They soon came to the house. The barking of dogs brought a man out to the fence. In a few words Lyman told him what had happened. Sawyer was unable to walk further and they took him into the house and put him upon a bed. An excited woman bathed his face, and a barefoot boy, as fleet as a deer, was sent across the creek for a doctor. Lyman waited until he came. He said that Sawyer was badly bruised, but added that he did not appear to be fatally hurt. While they were talking, Sawyer opened his eyes. "Where's Jim?" he inquired.

"Here," said Lyman, stepping forward.

"Merciful God," the wounded man moaned, and covered his face with his hands. Lyman stepped back, and Sawyer, putting out his hand, with his eyes closed, said to him: "Please don't leave me."

"I will stay until daylight," said Lyman.

"Thank you, sir. Don't leave me."

Top

Early the next morning Pitt and his daughter drove to town with Warren. The promise of government seeds had greatly excited the old fellow, and, three times before the breaking of day, did he get up and look out, impatient of the darkness that still lay in the east. Warren gave him the seeds and had gone down to see them off for home before he happened to realize that Lyman was not in the office. He went up stairs and inquired after him. The boy said that he had not come. He sat down in a fear that his friend was lost in the woods, and was thinking of setting out to look for him when Lyman walked in, looking worn and tired.

"Why, what's the matter?" Warren cried. "You look like a whipped rooster."

"I am," said Lyman sitting down. "A prop has been knocked from under me and I have fallen down. For several days I have been nursing a sweet revenge. I said nothing about it, but I was going to knock a man down, tie him and horse-whip him."

"Well, why don't you? Is he gone?"

"Yes, beyond my reach. I thought that for once in my life I would act the part of a very natural man, but it has been denied me. I will tell you."

He narrated his adventure. Warren sat staring at him. "It's just your luck, Lyman. But, why didn't you throw him back into the creek? Why didn't you stamp him into the ground? And you have spoiled another piece of news. What do you expect will become of you if you keep on this way?"

"He mistook me for some one else—he called me Jim. I couldn't abuse his drunken mistake and show him that I was not his friend Jim. It would have been cruel. And when he recognized me he threw himself on my mercy and begged me not to leave him. In a vague way, this morning, he remembered all that had taken place. He is not much hurt, but the doctor will keep him in bed for a day or two.

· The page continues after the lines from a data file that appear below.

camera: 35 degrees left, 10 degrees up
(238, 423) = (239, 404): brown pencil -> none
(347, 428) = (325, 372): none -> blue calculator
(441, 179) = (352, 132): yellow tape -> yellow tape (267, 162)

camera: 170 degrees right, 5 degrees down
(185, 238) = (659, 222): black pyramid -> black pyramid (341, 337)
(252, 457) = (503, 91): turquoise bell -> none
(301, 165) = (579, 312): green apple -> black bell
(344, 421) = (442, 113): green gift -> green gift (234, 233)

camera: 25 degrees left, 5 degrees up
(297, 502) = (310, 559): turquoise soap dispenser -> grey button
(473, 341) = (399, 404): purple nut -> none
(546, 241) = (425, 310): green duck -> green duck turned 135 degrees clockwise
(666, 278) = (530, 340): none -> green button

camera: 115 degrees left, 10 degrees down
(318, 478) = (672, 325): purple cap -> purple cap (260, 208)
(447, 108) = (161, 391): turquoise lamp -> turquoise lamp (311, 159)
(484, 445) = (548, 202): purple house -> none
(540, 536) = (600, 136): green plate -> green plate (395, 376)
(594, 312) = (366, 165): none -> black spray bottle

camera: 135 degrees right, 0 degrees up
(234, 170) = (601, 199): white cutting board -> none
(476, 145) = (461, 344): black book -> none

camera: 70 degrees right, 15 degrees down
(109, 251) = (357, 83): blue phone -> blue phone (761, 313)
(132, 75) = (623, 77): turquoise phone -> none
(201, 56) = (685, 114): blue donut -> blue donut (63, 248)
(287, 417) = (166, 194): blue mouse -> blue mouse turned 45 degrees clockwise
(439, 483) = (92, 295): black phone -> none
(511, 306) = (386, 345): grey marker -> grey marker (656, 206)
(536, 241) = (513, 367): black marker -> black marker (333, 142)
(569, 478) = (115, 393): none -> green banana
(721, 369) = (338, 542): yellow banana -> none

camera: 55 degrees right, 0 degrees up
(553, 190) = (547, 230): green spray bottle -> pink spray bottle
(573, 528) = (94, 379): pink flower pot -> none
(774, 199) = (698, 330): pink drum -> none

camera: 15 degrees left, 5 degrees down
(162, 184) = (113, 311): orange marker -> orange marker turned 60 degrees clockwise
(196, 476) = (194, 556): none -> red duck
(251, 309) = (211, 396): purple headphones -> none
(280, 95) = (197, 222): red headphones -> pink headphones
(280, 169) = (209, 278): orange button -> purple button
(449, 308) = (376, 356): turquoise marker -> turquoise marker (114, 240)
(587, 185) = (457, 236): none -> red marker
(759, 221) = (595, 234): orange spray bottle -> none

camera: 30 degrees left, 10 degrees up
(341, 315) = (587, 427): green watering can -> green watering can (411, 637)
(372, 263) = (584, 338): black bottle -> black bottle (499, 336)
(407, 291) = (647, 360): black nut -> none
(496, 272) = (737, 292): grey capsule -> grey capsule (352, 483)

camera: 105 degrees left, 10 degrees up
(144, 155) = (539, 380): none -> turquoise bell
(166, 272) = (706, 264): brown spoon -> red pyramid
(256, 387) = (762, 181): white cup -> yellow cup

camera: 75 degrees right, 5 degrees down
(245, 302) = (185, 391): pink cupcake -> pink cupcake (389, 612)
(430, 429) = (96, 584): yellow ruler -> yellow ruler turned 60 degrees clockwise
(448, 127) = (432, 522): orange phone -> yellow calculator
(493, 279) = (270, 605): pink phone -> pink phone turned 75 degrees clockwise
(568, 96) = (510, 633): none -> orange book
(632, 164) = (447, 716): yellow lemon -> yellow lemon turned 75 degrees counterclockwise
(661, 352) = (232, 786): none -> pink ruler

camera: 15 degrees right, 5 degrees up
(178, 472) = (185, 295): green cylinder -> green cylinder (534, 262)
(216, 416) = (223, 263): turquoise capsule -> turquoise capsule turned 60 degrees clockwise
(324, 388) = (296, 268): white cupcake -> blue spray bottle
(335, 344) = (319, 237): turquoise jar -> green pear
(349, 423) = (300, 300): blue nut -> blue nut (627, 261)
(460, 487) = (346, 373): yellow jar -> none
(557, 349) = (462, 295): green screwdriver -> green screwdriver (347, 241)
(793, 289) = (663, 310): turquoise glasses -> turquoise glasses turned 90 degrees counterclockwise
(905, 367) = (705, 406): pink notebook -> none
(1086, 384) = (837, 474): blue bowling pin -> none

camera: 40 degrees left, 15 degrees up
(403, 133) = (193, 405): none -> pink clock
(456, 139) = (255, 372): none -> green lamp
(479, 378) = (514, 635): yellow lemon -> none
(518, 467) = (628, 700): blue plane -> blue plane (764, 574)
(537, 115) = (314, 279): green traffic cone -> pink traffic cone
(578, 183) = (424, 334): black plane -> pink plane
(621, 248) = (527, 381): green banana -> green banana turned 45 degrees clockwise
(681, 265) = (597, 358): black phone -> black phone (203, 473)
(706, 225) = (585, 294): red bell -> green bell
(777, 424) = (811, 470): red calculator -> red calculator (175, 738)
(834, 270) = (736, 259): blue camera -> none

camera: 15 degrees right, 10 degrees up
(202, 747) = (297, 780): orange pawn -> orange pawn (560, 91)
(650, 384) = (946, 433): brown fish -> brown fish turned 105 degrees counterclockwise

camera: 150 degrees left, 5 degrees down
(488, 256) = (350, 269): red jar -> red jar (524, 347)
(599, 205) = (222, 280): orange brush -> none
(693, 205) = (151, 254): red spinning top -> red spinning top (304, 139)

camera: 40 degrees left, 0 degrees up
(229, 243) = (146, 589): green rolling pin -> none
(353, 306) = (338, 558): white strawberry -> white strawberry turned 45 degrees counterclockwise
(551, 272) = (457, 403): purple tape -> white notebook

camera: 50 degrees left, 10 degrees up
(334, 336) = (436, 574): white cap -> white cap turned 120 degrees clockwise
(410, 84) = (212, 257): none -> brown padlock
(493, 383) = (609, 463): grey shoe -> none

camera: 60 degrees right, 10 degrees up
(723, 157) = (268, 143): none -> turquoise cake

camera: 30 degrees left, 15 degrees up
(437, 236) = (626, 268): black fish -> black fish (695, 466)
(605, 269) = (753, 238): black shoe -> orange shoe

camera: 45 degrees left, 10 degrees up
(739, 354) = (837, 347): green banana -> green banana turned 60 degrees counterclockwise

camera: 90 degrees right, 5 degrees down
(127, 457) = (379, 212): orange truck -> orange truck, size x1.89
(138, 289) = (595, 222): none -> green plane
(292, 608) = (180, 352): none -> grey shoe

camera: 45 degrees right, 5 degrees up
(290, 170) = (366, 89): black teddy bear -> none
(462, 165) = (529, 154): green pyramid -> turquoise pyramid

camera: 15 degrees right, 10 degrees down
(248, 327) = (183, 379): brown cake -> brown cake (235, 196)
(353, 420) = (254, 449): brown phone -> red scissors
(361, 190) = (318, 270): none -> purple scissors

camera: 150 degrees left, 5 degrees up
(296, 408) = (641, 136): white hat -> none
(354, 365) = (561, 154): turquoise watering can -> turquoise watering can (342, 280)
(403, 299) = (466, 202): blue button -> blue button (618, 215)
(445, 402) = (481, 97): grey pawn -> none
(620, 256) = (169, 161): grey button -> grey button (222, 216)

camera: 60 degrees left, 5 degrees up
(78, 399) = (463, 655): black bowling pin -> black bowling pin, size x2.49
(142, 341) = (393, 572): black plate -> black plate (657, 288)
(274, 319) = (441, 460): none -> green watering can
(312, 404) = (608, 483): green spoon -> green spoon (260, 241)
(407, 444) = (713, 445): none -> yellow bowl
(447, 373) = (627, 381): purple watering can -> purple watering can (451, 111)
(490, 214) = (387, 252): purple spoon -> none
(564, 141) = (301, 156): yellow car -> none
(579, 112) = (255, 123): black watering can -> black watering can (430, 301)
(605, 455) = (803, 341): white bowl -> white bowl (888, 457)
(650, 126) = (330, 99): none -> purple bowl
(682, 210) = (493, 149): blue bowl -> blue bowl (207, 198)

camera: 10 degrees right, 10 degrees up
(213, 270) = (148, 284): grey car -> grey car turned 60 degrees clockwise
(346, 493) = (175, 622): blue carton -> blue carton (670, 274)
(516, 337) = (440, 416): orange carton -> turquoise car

He is completely cowed and I felt sorry for him. He hung to my hand when I bade him good-bye and tears ran out of his eyes. He declared that I had whipped him more severely than if I had used a raw-hide, and I believe I have; so, after all, I had my revenge."

"Lyman, I guess your sort of punishment lasts longer. But I confess that I am not strong enough to indulge that sort of revenge. It takes too much time. Well, if you haven't turned things over since you came to this place I don't want a cent. Old Ebenezer didn't know what novelty was until you struck it. We had a great time last night," he went on, after a few moments of silence. "Nancy sang a song, a come-all-ye about a girl that hanged herself because she had cause to think that a fellow didn't love her. And you bet she can sing. She brought tears to my eyes, and a woman has to get up early and sing with the birds before she can do that."

"Did you find out how you stand?" Lyman inquired, smiling at him.

"Oh, yes; that's settled. I know how I stand, and now I've got to find out how she stands. It takes time, I tell you. I don't want to hurry her, so I thought I'd wait till tomorrow and go out there and ask her about it."

"Oh, no, I wouldn't hurry her," said Lyman, laughing. "I'd wait till noon-time tomorrow, anyway."

"Yes, along about there. What are you laughing at me for? This thing is serious with me. I went out with her this morning to milk the cows. Talk about milking." He leaned back and shut his eyes as if to reproduce the scene. "I don't want to draw any comparisons, old fellow, but do you suppose Miss Eva could milk? Do you suppose she could grab a calf and make him feel ashamed of himself?"

"I don't know as to her handling of calves, I'm sure; but I know that she can throw a light into dark places; that white clover springs up where she walks; that if she were to sit asleep in a garden the bees would fight over the sweetness of her lips; that her mind is as fresh, as full of bright images as a stream of pure water; that her foot as I saw it upon a rock has grace enough to redeem an awkward world; and that in comparison with the notes of her voice all earthly music is flat and dull."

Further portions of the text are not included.